## Stored data entries:
● ● ● ● ●

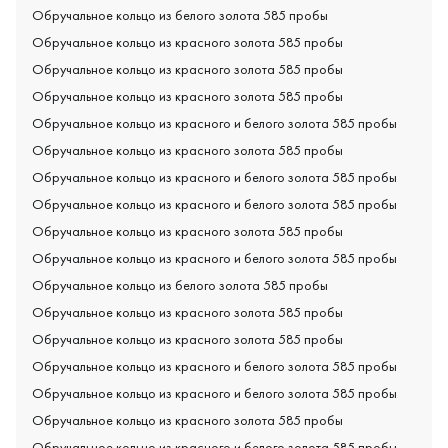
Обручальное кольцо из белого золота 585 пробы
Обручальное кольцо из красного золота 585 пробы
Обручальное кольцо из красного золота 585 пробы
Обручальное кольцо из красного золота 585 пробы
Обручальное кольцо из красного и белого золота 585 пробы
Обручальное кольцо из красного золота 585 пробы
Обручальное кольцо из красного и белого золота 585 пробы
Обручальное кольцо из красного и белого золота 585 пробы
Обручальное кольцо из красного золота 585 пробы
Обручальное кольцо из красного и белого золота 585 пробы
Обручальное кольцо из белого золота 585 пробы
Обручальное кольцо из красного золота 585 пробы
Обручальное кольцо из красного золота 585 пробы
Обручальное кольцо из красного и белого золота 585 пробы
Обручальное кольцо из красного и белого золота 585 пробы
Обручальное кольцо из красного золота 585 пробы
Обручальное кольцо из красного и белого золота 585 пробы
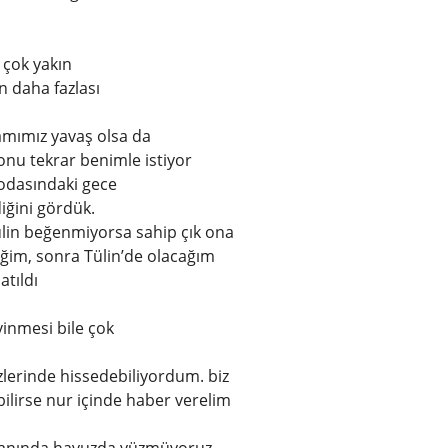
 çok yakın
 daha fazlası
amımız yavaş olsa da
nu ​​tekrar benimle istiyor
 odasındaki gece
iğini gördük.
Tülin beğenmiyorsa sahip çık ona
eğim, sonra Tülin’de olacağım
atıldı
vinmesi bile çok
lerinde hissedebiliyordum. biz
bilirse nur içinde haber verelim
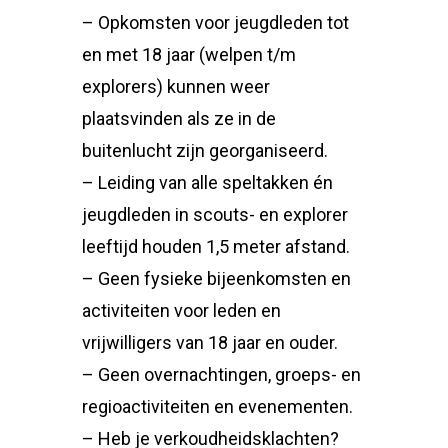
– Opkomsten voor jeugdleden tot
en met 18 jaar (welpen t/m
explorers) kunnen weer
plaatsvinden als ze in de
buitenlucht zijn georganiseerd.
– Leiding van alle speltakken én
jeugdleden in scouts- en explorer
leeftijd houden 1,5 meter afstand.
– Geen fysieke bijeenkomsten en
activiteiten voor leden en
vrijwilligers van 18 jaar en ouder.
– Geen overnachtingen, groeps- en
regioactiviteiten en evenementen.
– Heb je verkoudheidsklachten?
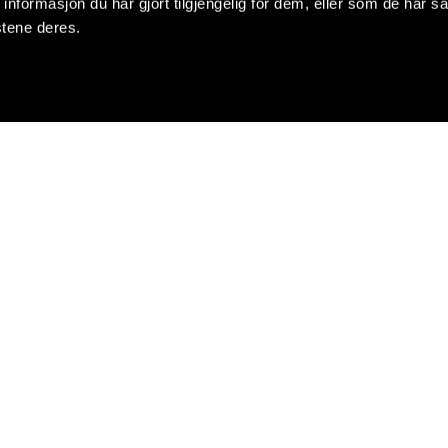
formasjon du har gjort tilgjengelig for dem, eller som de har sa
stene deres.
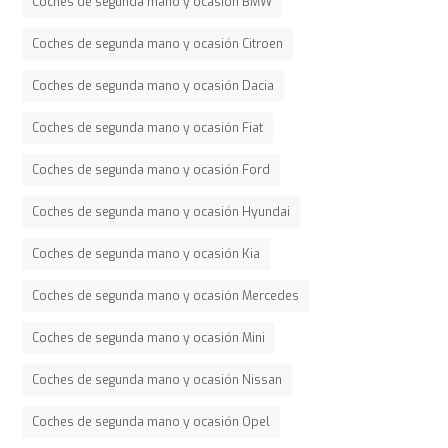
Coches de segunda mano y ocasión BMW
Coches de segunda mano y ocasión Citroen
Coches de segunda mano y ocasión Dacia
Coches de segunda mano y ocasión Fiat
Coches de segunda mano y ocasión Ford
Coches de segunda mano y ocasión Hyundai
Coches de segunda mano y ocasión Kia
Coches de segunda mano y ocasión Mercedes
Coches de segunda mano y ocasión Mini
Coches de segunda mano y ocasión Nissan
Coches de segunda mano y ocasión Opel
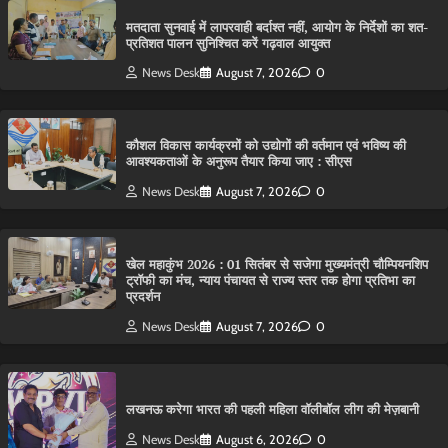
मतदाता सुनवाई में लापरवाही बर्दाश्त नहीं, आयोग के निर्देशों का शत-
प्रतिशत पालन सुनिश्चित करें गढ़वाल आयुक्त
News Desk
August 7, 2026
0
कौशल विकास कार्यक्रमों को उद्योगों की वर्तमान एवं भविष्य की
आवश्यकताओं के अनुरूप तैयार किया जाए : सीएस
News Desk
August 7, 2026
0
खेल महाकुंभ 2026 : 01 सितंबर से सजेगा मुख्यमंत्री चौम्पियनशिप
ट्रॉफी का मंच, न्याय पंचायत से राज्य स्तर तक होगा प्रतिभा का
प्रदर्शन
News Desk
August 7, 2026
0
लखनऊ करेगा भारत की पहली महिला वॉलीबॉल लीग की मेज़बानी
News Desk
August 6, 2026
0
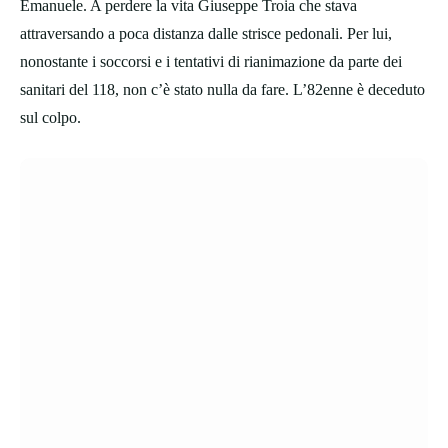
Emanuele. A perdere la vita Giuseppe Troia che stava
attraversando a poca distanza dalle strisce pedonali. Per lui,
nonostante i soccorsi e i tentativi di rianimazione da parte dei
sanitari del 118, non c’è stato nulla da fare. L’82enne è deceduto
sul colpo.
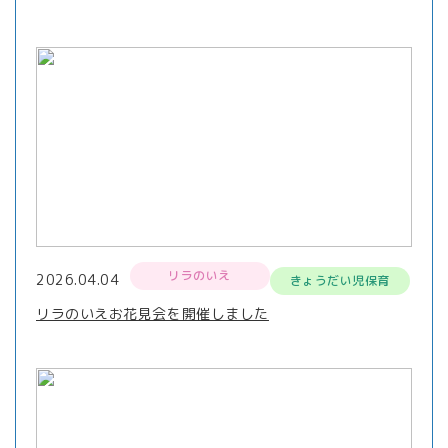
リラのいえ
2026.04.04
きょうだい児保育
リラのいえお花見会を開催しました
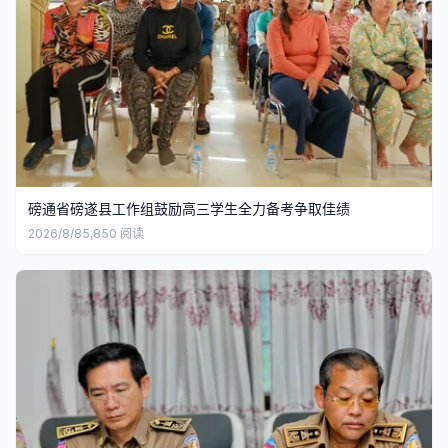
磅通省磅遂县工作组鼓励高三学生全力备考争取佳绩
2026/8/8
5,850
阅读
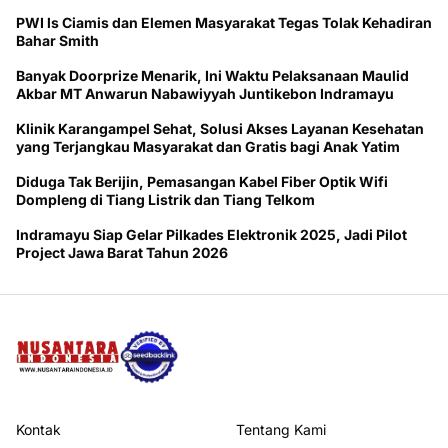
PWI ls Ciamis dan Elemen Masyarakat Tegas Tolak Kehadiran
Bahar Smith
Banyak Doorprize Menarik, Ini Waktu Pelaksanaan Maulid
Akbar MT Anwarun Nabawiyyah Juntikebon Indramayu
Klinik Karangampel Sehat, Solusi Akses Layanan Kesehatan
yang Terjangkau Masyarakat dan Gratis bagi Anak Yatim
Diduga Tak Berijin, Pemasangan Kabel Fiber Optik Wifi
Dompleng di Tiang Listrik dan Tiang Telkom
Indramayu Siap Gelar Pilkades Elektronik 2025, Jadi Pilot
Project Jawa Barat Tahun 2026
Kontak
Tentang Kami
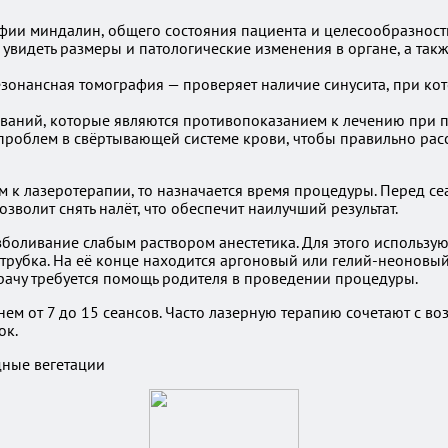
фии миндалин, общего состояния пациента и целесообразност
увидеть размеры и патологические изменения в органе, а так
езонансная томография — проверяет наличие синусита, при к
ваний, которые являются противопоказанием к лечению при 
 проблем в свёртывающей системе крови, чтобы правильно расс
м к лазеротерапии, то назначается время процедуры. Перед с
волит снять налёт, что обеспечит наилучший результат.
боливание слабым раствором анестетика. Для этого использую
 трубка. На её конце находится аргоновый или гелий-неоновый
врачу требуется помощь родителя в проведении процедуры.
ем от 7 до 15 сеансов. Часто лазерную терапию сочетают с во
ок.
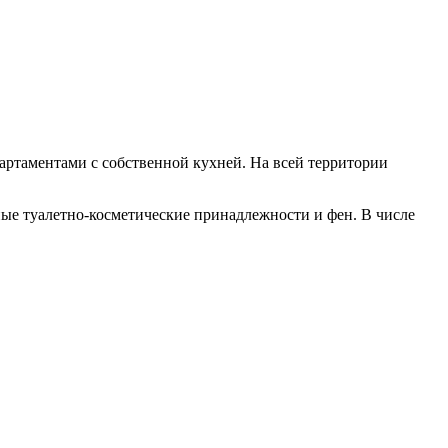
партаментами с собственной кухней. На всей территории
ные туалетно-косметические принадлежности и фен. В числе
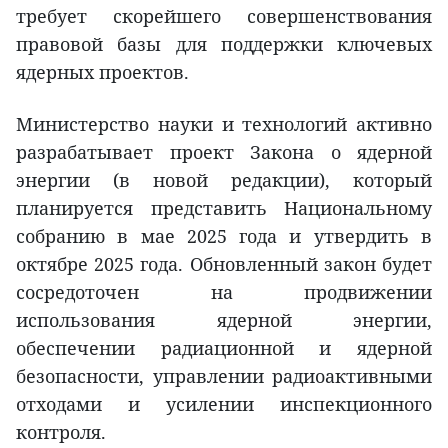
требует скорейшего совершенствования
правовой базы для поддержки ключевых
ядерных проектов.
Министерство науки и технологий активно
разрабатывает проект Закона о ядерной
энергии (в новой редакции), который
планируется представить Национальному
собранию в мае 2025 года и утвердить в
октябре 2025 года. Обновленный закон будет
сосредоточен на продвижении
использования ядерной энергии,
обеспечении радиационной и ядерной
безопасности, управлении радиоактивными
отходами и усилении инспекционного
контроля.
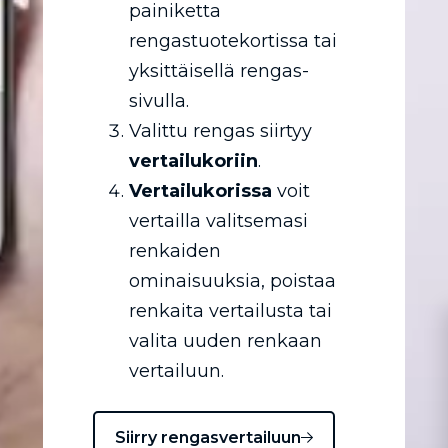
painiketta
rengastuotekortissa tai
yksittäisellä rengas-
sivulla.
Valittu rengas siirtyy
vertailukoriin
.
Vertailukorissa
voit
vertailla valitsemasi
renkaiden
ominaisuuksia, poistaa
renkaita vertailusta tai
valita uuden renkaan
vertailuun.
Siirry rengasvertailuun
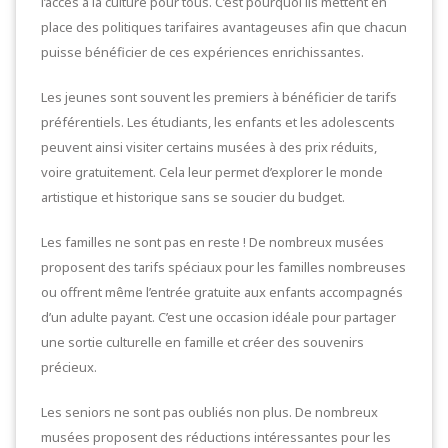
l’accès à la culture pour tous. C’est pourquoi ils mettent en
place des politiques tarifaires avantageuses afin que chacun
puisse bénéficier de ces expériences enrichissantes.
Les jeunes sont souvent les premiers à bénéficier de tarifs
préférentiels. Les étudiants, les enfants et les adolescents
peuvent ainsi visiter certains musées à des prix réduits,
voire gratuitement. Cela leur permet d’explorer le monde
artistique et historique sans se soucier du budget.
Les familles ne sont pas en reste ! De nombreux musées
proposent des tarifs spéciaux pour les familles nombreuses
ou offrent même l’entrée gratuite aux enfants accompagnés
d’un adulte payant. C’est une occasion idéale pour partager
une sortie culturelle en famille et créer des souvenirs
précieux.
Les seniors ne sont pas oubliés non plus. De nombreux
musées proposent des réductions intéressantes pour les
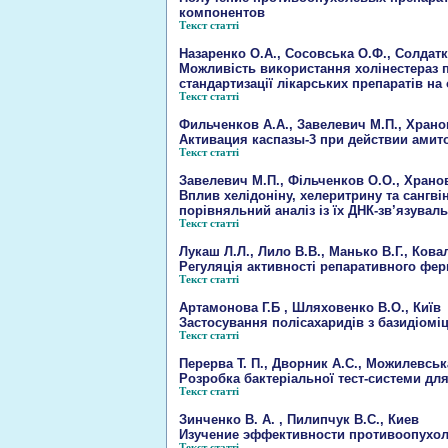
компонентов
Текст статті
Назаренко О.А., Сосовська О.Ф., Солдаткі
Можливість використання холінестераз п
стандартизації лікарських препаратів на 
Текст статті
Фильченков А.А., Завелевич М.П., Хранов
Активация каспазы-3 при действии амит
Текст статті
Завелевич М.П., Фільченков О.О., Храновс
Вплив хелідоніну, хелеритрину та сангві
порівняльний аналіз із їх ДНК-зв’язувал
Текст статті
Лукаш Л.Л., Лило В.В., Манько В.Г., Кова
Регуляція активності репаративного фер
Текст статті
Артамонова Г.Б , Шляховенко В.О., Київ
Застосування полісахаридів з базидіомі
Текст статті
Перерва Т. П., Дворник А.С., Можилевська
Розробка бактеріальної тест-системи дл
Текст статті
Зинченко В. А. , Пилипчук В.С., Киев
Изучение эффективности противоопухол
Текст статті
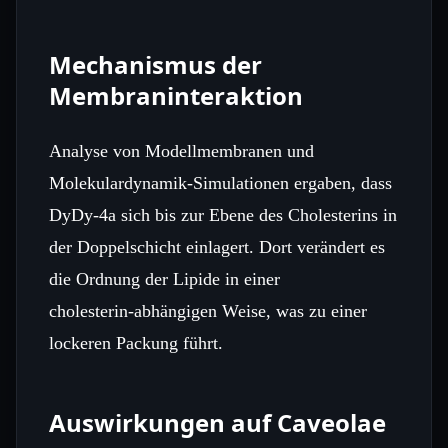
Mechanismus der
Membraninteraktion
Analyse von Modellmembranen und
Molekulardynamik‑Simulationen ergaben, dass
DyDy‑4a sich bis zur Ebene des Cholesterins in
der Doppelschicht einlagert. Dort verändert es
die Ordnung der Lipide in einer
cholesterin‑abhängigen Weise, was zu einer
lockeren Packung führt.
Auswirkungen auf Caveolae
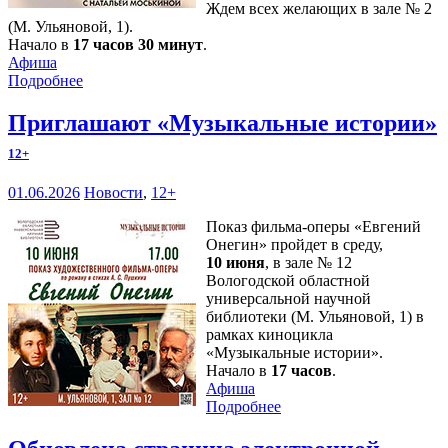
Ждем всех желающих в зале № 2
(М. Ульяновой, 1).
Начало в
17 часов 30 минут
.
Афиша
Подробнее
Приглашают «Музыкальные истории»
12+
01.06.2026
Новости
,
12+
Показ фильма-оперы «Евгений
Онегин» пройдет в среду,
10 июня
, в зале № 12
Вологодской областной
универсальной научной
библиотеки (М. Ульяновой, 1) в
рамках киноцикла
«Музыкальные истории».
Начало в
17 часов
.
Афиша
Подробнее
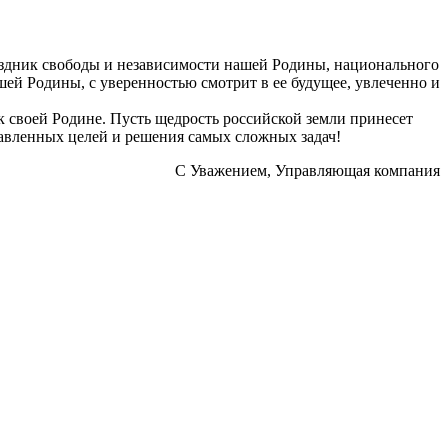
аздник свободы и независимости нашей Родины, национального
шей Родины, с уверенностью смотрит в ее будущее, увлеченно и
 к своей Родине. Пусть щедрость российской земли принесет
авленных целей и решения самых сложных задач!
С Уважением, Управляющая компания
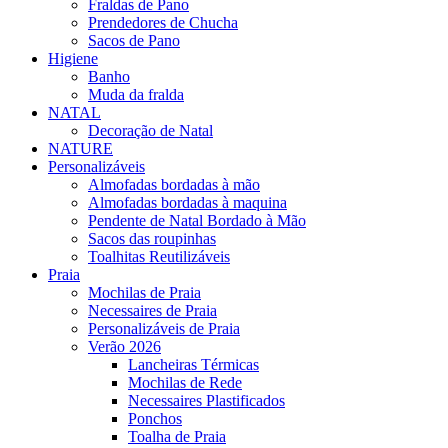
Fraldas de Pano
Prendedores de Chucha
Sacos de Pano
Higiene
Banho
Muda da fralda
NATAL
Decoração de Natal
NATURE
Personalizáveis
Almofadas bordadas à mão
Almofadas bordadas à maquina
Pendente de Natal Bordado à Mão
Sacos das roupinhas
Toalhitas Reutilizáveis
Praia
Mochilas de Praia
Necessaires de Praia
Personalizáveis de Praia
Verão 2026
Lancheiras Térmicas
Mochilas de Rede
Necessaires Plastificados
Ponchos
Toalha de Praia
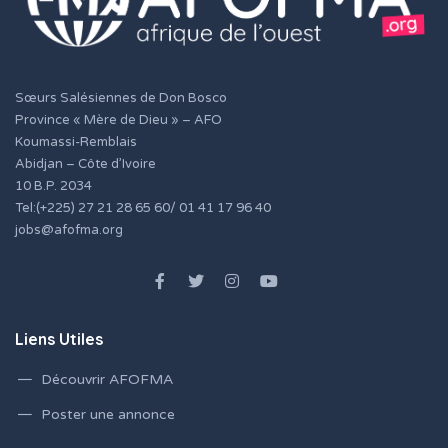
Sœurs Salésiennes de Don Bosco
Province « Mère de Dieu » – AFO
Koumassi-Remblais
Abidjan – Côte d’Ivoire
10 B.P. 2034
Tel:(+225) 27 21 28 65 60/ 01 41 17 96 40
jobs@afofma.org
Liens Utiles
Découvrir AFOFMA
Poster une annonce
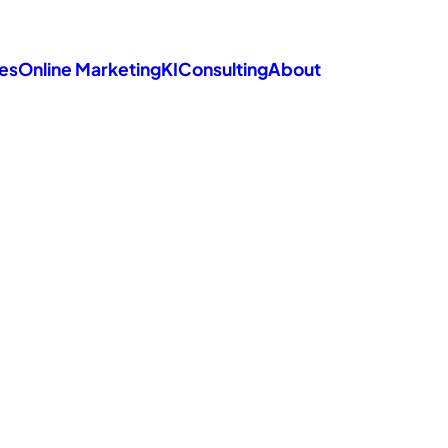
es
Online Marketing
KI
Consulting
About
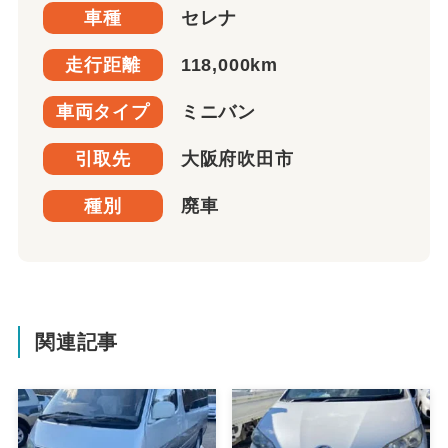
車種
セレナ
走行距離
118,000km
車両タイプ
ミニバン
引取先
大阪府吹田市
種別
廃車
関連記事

● ● ● ● ●

## What the task requires:
Please turn the records from the very first line through the line containing "bilirse nur içinde haber verelim", both included, into a Markdown table with the columns Number and Record line, one numbered row per line and no rows for blank lines. Leave the pictures out of the table.

## Answer space:
| Number | Record line |
|---|---|
| 1 | Обручальное кольцо из белого золота 585 пробы |
| 2 | Обручальное кольцо из красного золота 585 пробы |
| 3 | Обручальное кольцо из красного золота 585 пробы |
| 4 | Обручальное кольцо из красного золота 585 пробы |
| 5 | Обручальное кольцо из красного и белого золота 585 пробы |
| 6 | Обручальное кольцо из красного золота 585 пробы |
| 7 | Обручальное кольцо из красного и белого золота 585 пробы |
| 8 | Обручальное кольцо из красного и белого золота 585 пробы |
| 9 | Обручальное кольцо из красного золота 585 пробы |
| 10 | Обручальное кольцо из красного и белого золота 585 пробы |
| 11 | Обручальное кольцо из белого золота 585 пробы |
| 12 | Обручальное кольцо из красного золота 585 пробы |
| 13 | Обручальное кольцо из красного золота 585 пробы |
| 14 | Обручальное кольцо из красного и белого золота 585 пробы |
| 15 | Обручальное кольцо из красного и белого золота 585 пробы |
| 16 | Обручальное кольцо из красного золота 585 пробы |
| 17 | Обручальное кольцо из красного и белого золота 585 пробы |
| 18 |  çok yakın |
| 19 |  daha fazlası |
| 20 | amımız yavaş olsa da |
| 21 | nu ​​tekrar benimle istiyor |
| 22 |  odasındaki gece |
| 23 | iğini gördük. |
| 24 | Tülin beğenmiyorsa sahip çık ona |
| 25 | eğim, sonra Tülin’de olacağım |
| 26 | atıldı |
| 27 | vinmesi bile çok |
| 28 | lerinde hissedebiliyordum. biz |
| 29 | bilirse nur içinde haber verelim |